Look through the entries below and count the lines with the word "Right" in them; give only the number.

[[ RECORDS SUPPLIED, beginning ]]

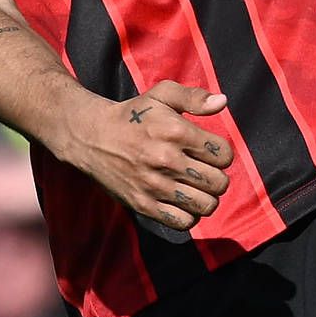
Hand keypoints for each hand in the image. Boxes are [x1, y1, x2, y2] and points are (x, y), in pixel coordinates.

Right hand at [59, 81, 233, 229]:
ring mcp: (155, 185)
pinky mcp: (143, 204)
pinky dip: (189, 215)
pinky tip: (182, 201)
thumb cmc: (133, 115)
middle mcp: (167, 160)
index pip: (224, 155)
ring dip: (207, 197)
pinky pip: (183, 221)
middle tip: (204, 171)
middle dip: (217, 177)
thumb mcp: (161, 95)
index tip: (209, 152)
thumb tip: (223, 102)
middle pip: (219, 182)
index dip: (222, 154)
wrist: (92, 137)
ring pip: (206, 205)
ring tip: (196, 187)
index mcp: (176, 132)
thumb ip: (194, 97)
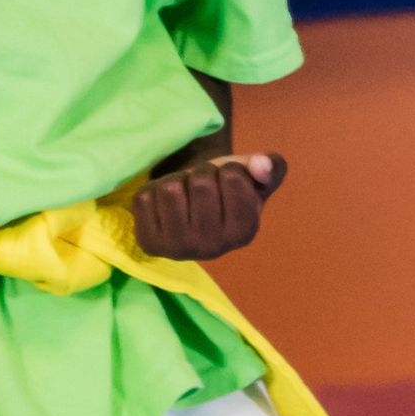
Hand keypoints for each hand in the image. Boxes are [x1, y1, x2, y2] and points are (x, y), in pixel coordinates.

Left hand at [130, 147, 281, 259]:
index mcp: (244, 232)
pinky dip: (153, 191)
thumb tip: (262, 165)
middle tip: (202, 188)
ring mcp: (178, 249)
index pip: (232, 177)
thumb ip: (270, 167)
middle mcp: (213, 249)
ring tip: (184, 194)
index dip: (228, 168)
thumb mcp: (253, 175)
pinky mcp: (150, 243)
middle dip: (201, 174)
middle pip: (200, 182)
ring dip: (177, 181)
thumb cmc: (224, 189)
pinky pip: (145, 199)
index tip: (227, 182)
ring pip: (170, 189)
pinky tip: (164, 205)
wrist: (190, 207)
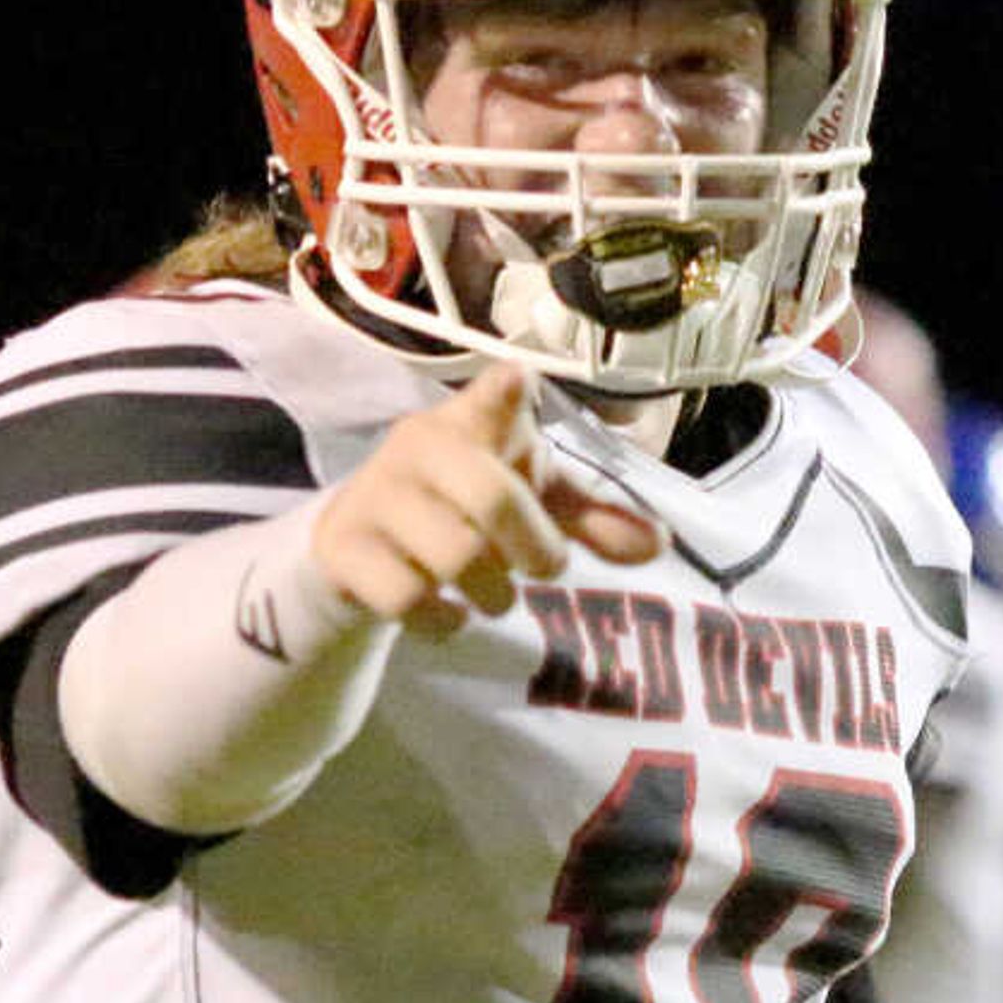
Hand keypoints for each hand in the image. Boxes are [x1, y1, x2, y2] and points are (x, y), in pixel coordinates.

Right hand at [310, 363, 663, 632]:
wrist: (358, 553)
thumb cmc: (460, 512)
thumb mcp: (532, 507)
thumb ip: (593, 522)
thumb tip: (660, 545)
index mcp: (470, 424)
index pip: (489, 399)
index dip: (503, 394)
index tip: (516, 381)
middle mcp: (417, 446)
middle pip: (493, 500)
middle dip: (535, 549)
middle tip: (545, 568)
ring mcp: (375, 495)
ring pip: (455, 557)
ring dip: (492, 594)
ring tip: (489, 593)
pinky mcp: (343, 547)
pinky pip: (406, 597)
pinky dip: (443, 620)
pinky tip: (448, 614)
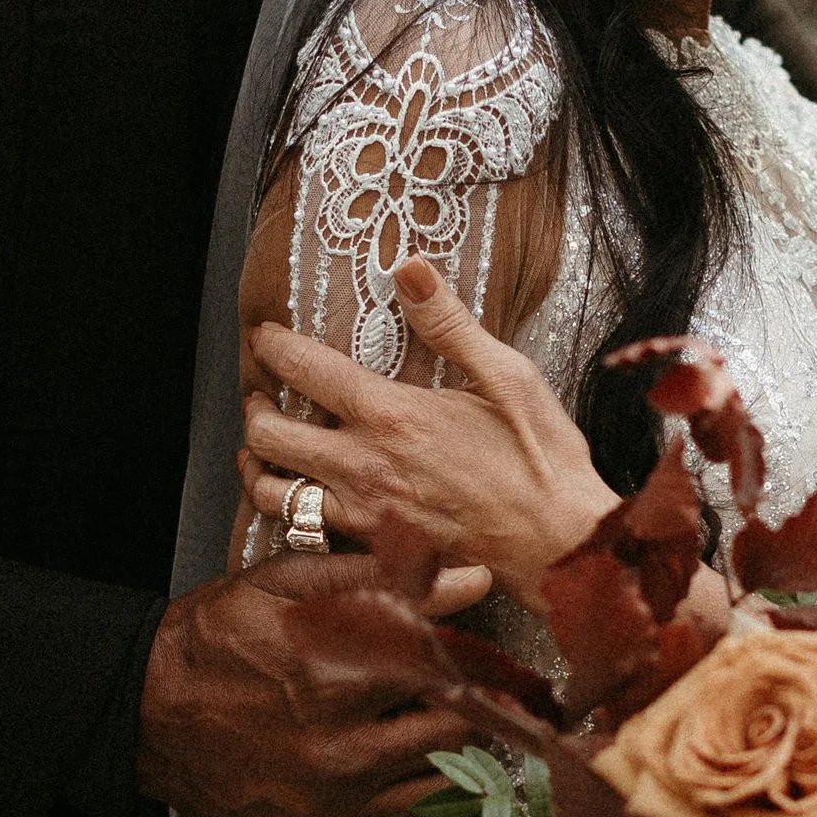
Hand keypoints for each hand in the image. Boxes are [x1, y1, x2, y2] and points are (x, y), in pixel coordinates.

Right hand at [134, 548, 475, 816]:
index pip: (456, 678)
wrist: (142, 713)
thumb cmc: (216, 645)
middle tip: (427, 703)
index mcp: (338, 681)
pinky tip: (392, 802)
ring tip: (406, 745)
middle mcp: (341, 758)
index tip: (449, 660)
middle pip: (459, 741)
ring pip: (445, 800)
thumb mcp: (289, 586)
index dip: (461, 665)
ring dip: (440, 771)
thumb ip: (384, 576)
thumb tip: (471, 580)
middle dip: (454, 714)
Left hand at [243, 259, 615, 607]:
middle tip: (263, 393)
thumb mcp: (508, 377)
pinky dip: (290, 510)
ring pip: (274, 492)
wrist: (560, 544)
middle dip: (256, 407)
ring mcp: (365, 513)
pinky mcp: (374, 549)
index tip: (266, 335)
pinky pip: (304, 533)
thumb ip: (450, 324)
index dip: (274, 346)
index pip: (305, 370)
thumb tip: (409, 267)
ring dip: (261, 464)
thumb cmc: (541, 461)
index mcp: (393, 416)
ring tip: (268, 446)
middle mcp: (365, 466)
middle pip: (269, 434)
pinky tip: (304, 494)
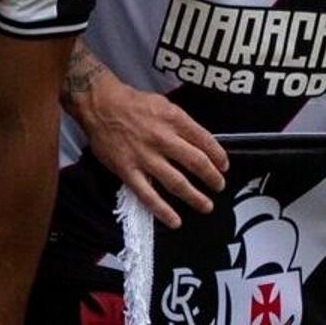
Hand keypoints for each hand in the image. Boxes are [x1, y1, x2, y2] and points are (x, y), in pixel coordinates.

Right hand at [74, 67, 225, 225]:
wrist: (101, 105)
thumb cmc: (133, 103)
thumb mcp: (164, 104)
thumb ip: (181, 123)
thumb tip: (199, 142)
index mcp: (174, 120)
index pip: (205, 141)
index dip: (219, 156)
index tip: (224, 166)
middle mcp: (163, 139)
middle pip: (196, 163)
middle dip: (212, 178)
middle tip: (219, 186)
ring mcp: (145, 157)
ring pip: (176, 183)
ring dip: (195, 197)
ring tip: (206, 206)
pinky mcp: (128, 171)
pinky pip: (148, 195)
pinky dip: (163, 211)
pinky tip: (175, 221)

[[ RECORDS SUPPLIED, end ]]

_SOLUTION TO THIS TASK_. 4